— Не знаю, Стефан… Спина его, плечи, шея его… А лицо… Не знаю, другое лицо.
— Ну конечно другое, — поддержал Стефан. — Ему Герзиг другое сделал. Выкроил! Ты что, швов не видишь?
Я вертел в руках солдатскую книжку Бауэра и спросил, сам еще не зная для чего:
— Бауэр! Кем вы служили в армии?
Стефан перевел.
— Сапером, господин комендант.
— Сапером?! Пусть покажет руки.
Бауэр как будто не понял моего вопроса и не спешил показывать свои руки.
— Руки на стол! — громче, чем хотелось, приказал я. Теперь я знал, что не ошибусь.
Он медленно поднял и положил на край стола две большие белые кисти с длинными холеными пальцами.
— Поверните другой стороной.
Он показал ладони — розоватые, красивые ладони без единого мозольного бугра.
— Врете, Бауэр, никогда вы сапером не были. Уж я-то знаю, какие руки у саперов.
Бауэр начал что-то лопотать, но на его руки, как коршун, налетел Томашек. Он приподнимал их, ощупывал, как будто это были руки трупа, и вдруг, отбросив с гадливым ужасом, закричал:
— Он! Он, Стефан! Хаммерман! Человек-молоток! Мы не знали его фамилии, его все звали только так — Хаммерман. Потрогайте здесь. Потрогайте. Господин комендант, вот здесь…
Чтобы успокоить его, я ткнул пальцем в ребро ладони и ощутил твердость хорошего дерева. Только длительной и специальной тренировкой можно было добиться такой плотности мышц.
— Что вы этим хотите сказать, Томашек? Я и так вижу, что он служил кем угодно, но только не сапером.
— О! Что он делал этой рукой, господин комендант! Он приезжал к нам в лагерь и учил убивать. Не думайте, что они не умели убивать. Они все умели: стрелять, вешать, сжигать, душить газом. Хорошо умели. Но они не умели убивать дешево и быстро, не умели экономить горючее и пули. А он умел. Он один. Без пуль, без всего. Только рука. Вот эта рука. К нему подводили человека, и он убивал. Одним ударом. Ребром ладони по горлу. Вот так, — стал неловко взмахивать тощей рукой Томашек, — вот так. Один удар, и человек падает, хрипит и умирает. Один за другим, один за другим. Шесть человек в минуту. Точно по часам. Проверяли другие офицеры, смотрели на часы, потом аплодировали. Они тоже пробовали, но у них не получалось. Человек еще долго дышал, его тошнило кровью. Приходилось пристреливать. А он — нет! Ты помнишь, — подскочил к Бауэру Томашек, — мальчика, которого к тебе подвели? Помнишь, Хаммерман, маленького мальчика? Чистенький такой был мальчик, ничего не понимал. Сколько ему было лет, палач? Семь? Восемь? Он смотрел в землю. Ты погладил его по голове, и тогда он ее поднял. Его никто еще не гладил по голове в этом лагере. Ты первый. Он обрадовался и улыбнулся тебе. Ты помнишь? Ты тоже улыбнулся и одним ударом, вот так, нет, не ребром ладони, всего двумя пальцами. Вот этими пальцами. Смотри, палач. Вот так ты ударил его по тонкому горлу. Он упал на твои сапоги. Ты перекинул его сапогом на спину, чтобы все могли видеть, как мальчик умирает. Помнишь, палач? Не может быть, чтобы ты забыл этого мальчика, Хаммерман!

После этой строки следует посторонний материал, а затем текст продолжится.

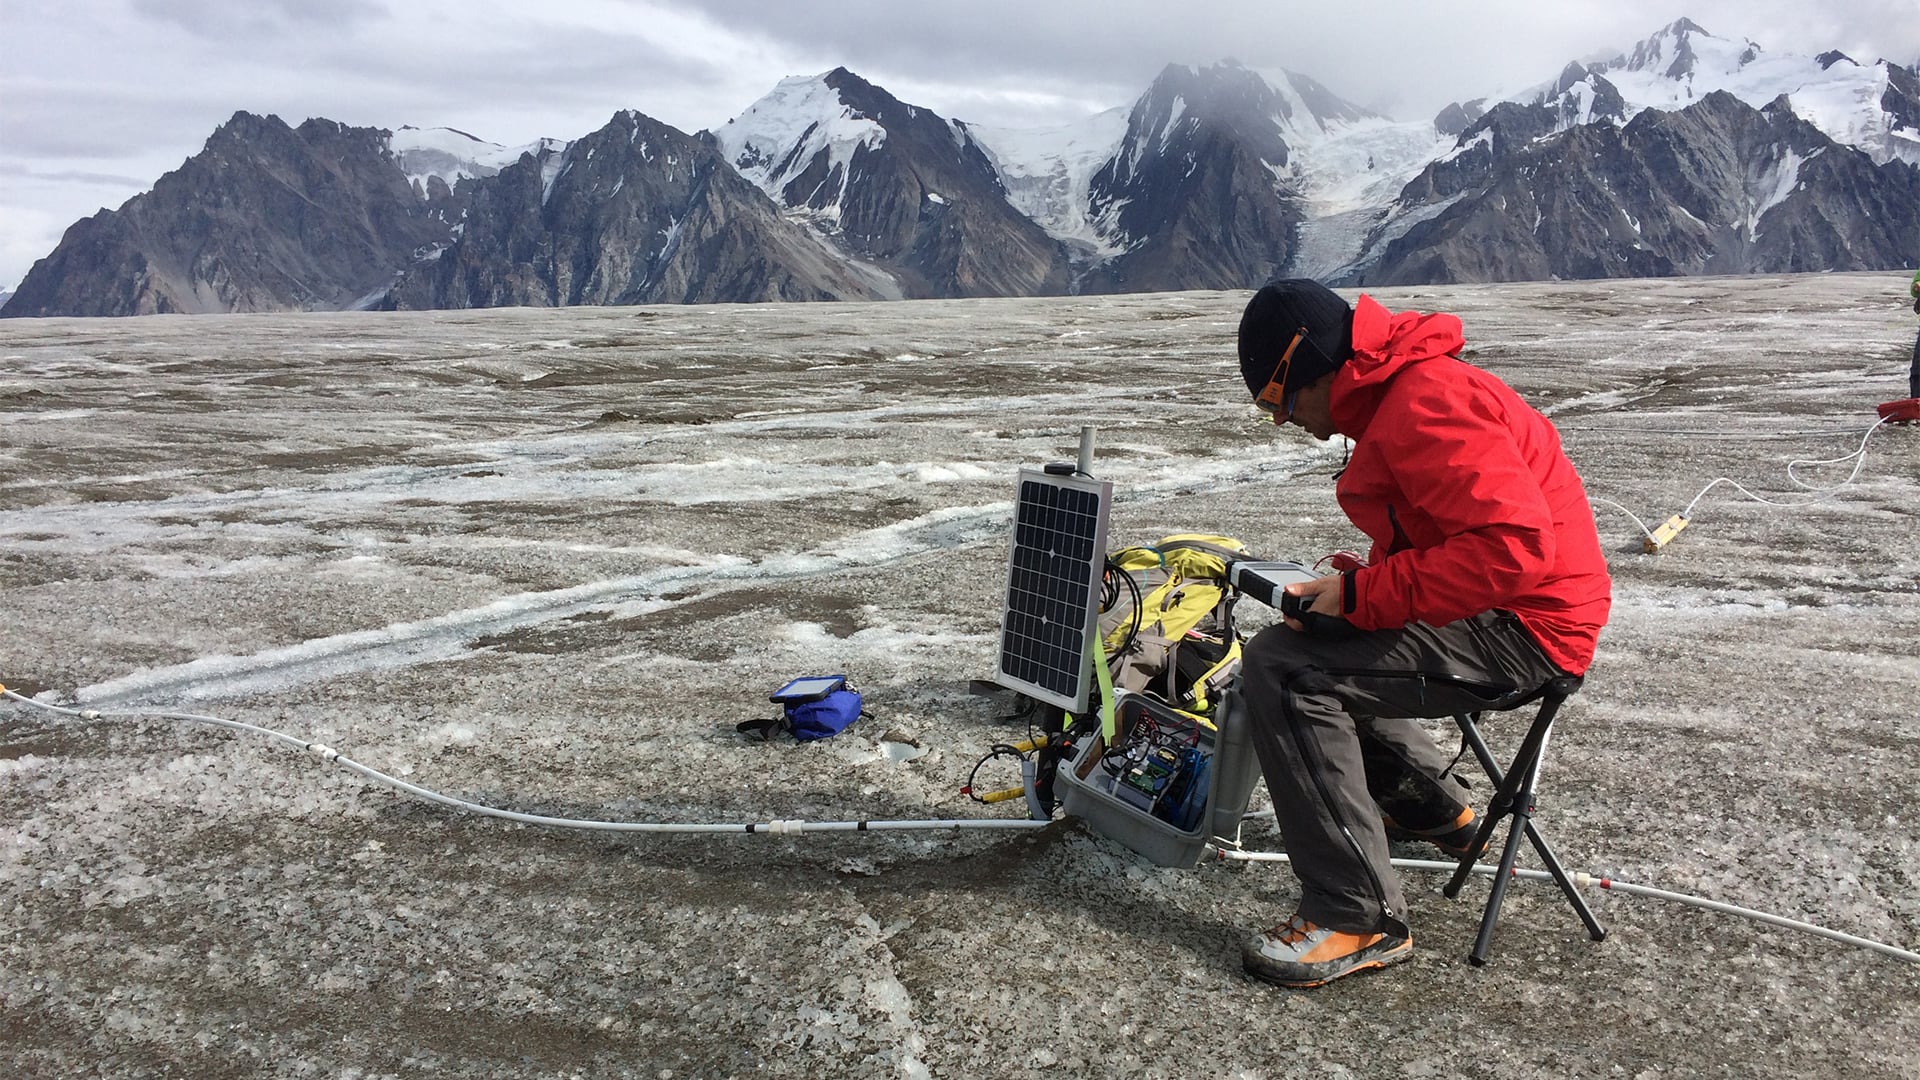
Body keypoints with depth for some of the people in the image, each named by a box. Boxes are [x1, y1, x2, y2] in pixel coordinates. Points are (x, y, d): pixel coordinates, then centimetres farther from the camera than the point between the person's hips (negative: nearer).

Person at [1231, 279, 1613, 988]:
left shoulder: (1427, 404, -21)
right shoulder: (1397, 393, 14)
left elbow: (1513, 545, -31)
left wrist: (1363, 596, -24)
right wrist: (1362, 573, 7)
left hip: (1519, 630, -11)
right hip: (1496, 616, 11)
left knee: (1284, 669, -22)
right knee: (1319, 646, 26)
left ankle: (1359, 919, -17)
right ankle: (1434, 809, 35)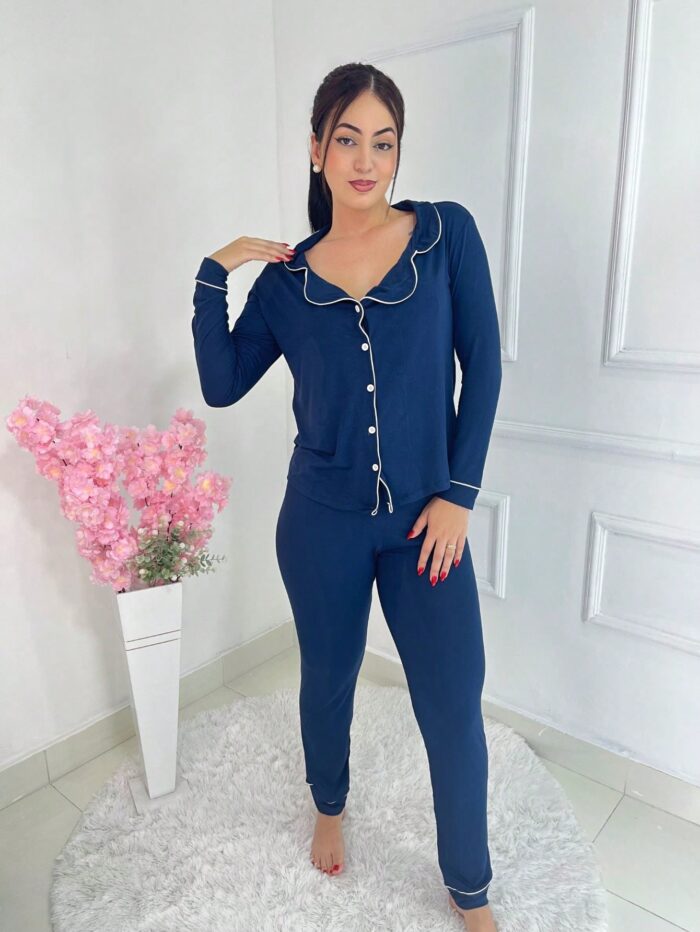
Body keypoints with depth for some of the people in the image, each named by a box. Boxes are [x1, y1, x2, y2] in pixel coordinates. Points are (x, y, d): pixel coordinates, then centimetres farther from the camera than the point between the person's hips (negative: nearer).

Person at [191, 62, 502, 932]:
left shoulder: (447, 232, -1)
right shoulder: (286, 277, 3)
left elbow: (482, 365, -3)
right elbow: (221, 384, 2)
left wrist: (458, 493, -7)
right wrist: (214, 273, -6)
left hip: (424, 519, -1)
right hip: (323, 522, 1)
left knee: (454, 708, 6)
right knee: (328, 678, 20)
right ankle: (329, 808, 52)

Томашек задыхался. Его хилое тело трясла и расшатывала буря переживаний. Он снова видел все и ревел страшным голосом истязаемого человека. Стефан подхватил его и потащил к дивану. Томашек продолжал вопить и вырывался из рук. Я приказал вывести его из кабинета и дать ему каких-нибудь капель.
Мы остались с Бауэром вдвоем. Он убрал со стола руки и что-то говорил, забыв, что я его не понимаю, — наверно, уверял, что произошло досадное недоразумение и никакой он не эсэсовец, а солдат вермахта. А я не мог на него смотреть. В ушах у меня еще бился вопль Томашека. Я видел мальчика, которого Бауэр переворачивает носком сапога. И еще одного мальчика, лежащего в луже крови на перекрестке ленинградских улиц.